What you will do →
Write out the listing exactly, dropping any picture it contains.

Material provided →
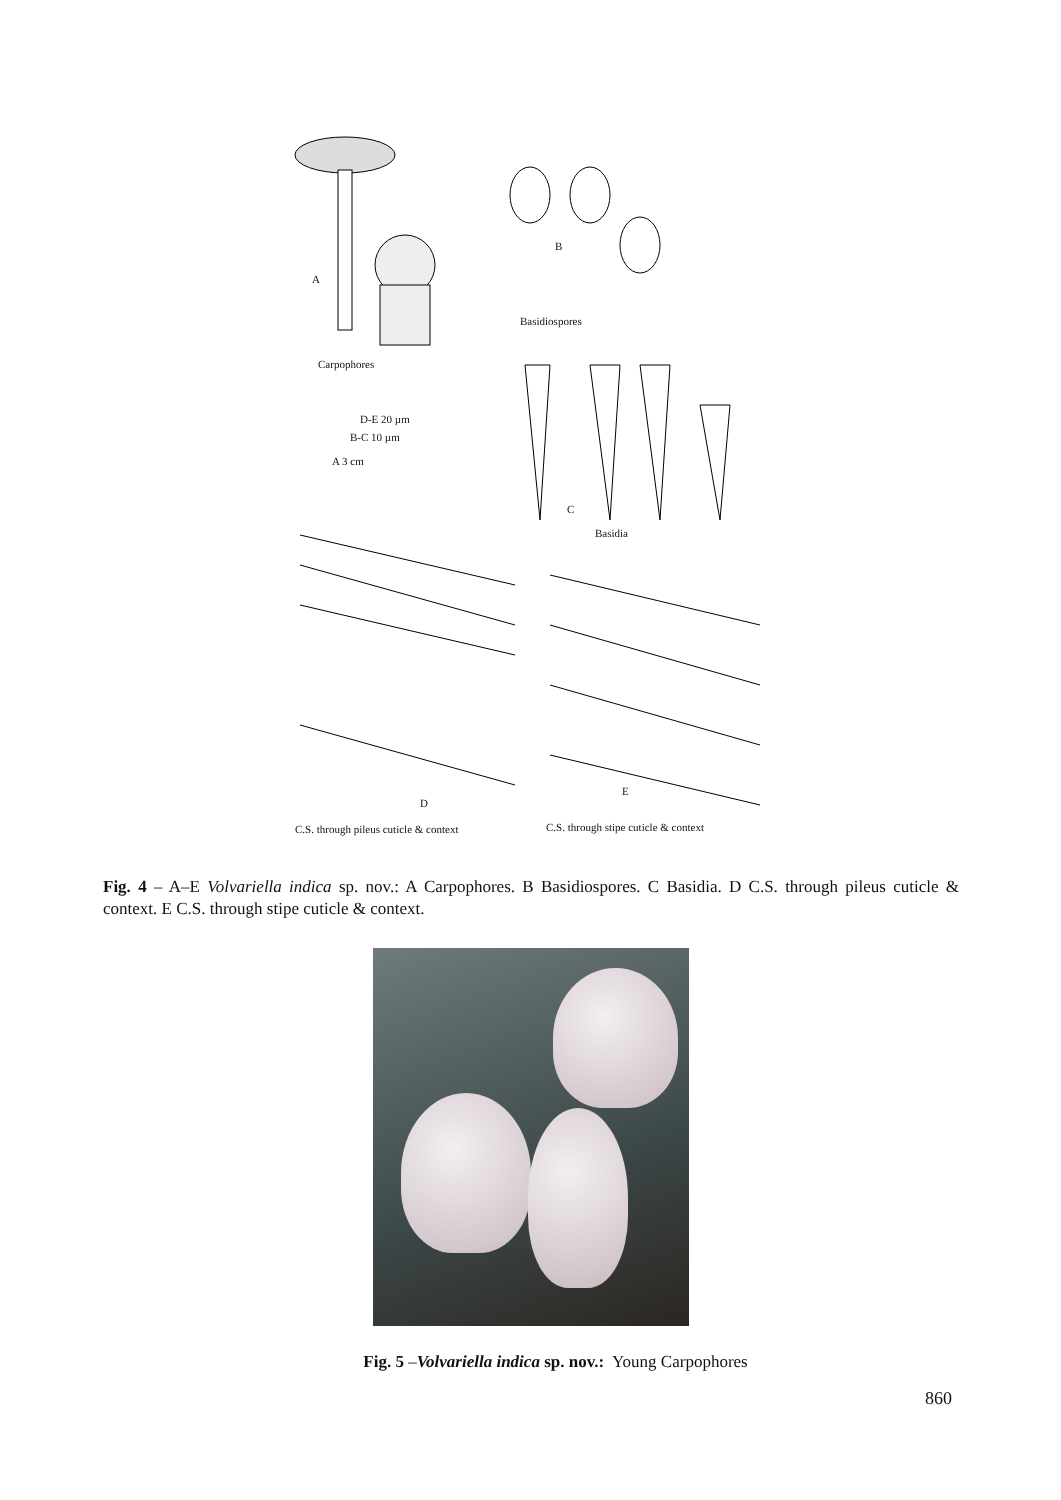A
B
Basidiospores
Carpophores
D-E 20 µm
B-C 10 µm
A 3 cm
C
Basidia
D
E
C.S. through pileus cuticle & context C.S. through stipe cuticle & context
Fig. 4 – A–E Volvariella indica sp. nov.: A Carpophores. B Basidiospores. C Basidia. D C.S. through pileus cuticle & context. E C.S. through stipe cuticle & context.
Fig. 5 –Volvariella indica sp. nov.: Young Carpophores
860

Result of this exercise →
A
B
Basidiospores
Carpophores
D-E 20 µm
B-C 10 µm
A 3 cm
C
Basidia
D
E
C.S. through pileus cuticle & context C.S. through stipe cuticle & context
Fig. 4 – A–E Volvariella indica sp. nov.: A Carpophores. B Basidiospores. C Basidia. D C.S. through pileus cuticle & context. E C.S. through stipe cuticle & context.
Fig. 5 –Volvariella indica sp. nov.: Young Carpophores
860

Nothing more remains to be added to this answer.